Extracted data entries:
»»
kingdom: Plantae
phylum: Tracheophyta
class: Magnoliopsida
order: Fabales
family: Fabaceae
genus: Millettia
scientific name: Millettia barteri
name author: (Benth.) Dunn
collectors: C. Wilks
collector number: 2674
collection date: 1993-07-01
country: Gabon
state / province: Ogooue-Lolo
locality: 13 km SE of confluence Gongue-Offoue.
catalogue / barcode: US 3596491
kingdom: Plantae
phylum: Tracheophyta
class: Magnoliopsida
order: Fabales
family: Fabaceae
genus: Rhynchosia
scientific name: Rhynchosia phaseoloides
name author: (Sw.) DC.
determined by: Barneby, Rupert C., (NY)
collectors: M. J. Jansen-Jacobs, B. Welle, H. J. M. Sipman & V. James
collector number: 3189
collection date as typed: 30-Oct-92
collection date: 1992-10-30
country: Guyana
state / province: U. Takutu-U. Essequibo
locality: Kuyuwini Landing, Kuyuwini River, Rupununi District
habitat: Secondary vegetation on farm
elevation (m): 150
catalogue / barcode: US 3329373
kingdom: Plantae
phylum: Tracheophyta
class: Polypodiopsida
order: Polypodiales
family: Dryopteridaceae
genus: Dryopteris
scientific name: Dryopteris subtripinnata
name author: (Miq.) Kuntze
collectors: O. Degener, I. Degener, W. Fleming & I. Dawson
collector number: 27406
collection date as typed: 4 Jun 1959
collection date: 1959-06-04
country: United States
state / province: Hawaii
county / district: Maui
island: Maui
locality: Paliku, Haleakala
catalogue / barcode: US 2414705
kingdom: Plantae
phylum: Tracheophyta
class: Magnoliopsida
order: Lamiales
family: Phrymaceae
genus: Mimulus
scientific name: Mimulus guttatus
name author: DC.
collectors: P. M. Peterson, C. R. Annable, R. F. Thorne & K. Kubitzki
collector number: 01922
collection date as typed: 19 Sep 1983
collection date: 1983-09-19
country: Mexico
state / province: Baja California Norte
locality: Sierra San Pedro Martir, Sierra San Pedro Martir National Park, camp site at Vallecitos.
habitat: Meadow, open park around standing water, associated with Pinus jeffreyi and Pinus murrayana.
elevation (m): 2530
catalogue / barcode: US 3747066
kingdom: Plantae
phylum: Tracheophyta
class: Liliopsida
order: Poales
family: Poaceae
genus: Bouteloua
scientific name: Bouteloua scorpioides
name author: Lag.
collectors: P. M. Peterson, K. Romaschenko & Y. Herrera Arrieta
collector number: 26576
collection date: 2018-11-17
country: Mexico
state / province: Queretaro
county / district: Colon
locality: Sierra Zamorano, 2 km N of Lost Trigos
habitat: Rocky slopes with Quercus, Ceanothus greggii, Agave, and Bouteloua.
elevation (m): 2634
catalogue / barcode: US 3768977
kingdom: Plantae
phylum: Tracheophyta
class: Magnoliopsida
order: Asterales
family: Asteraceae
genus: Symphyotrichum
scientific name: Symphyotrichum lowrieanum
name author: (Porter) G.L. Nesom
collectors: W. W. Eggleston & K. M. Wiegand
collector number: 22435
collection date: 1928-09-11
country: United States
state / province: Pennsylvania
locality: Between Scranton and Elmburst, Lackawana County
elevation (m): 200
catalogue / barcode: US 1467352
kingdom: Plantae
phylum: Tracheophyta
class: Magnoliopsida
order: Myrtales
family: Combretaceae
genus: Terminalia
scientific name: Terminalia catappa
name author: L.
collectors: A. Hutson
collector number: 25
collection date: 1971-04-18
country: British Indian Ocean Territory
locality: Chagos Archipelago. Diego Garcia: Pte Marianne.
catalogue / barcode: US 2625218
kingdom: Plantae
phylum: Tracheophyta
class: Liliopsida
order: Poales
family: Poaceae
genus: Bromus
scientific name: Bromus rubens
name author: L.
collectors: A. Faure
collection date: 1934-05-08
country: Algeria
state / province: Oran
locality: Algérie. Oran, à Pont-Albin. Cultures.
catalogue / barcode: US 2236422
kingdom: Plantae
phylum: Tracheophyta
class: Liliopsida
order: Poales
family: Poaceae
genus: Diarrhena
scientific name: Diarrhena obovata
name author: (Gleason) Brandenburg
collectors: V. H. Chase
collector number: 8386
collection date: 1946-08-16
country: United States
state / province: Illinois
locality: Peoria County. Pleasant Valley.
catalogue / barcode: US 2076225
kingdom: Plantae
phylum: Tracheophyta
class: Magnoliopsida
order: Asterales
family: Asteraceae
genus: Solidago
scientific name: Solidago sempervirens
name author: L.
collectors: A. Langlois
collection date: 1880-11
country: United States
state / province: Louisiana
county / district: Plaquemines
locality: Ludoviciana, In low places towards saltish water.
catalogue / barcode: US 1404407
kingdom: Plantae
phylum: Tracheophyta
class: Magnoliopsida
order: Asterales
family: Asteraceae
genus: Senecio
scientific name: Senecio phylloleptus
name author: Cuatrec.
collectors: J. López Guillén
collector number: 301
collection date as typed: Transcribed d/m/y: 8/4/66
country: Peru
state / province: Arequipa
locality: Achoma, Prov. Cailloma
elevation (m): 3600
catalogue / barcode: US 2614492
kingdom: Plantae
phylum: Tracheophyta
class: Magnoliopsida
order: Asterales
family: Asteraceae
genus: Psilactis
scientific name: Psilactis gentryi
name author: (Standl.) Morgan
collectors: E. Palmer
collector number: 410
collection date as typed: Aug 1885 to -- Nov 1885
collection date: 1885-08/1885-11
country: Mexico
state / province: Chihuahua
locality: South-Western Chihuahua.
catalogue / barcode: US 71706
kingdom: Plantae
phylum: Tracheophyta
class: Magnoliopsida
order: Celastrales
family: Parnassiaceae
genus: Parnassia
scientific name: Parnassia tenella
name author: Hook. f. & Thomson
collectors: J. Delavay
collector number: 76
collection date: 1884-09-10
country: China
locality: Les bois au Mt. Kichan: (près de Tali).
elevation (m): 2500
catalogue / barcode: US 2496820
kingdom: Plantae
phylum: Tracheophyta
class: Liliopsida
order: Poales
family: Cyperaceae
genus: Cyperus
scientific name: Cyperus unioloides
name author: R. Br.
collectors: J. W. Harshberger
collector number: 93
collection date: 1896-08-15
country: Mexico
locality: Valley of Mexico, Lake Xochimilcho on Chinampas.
««
Short problem:
Copy out the stretch of the listing above, starting at the line that contains "habitat: Meadow, open" and ending with the line that contains "name author: Lag.", with both of those lines included.

Answer below:
habitat: Meadow, open park around standing water, associated with Pinus jeffreyi and Pinus murrayana.
elevation (m): 2530
catalogue / barcode: US 3747066
kingdom: Plantae
phylum: Tracheophyta
class: Liliopsida
order: Poales
family: Poaceae
genus: Bouteloua
scientific name: Bouteloua scorpioides
name author: Lag.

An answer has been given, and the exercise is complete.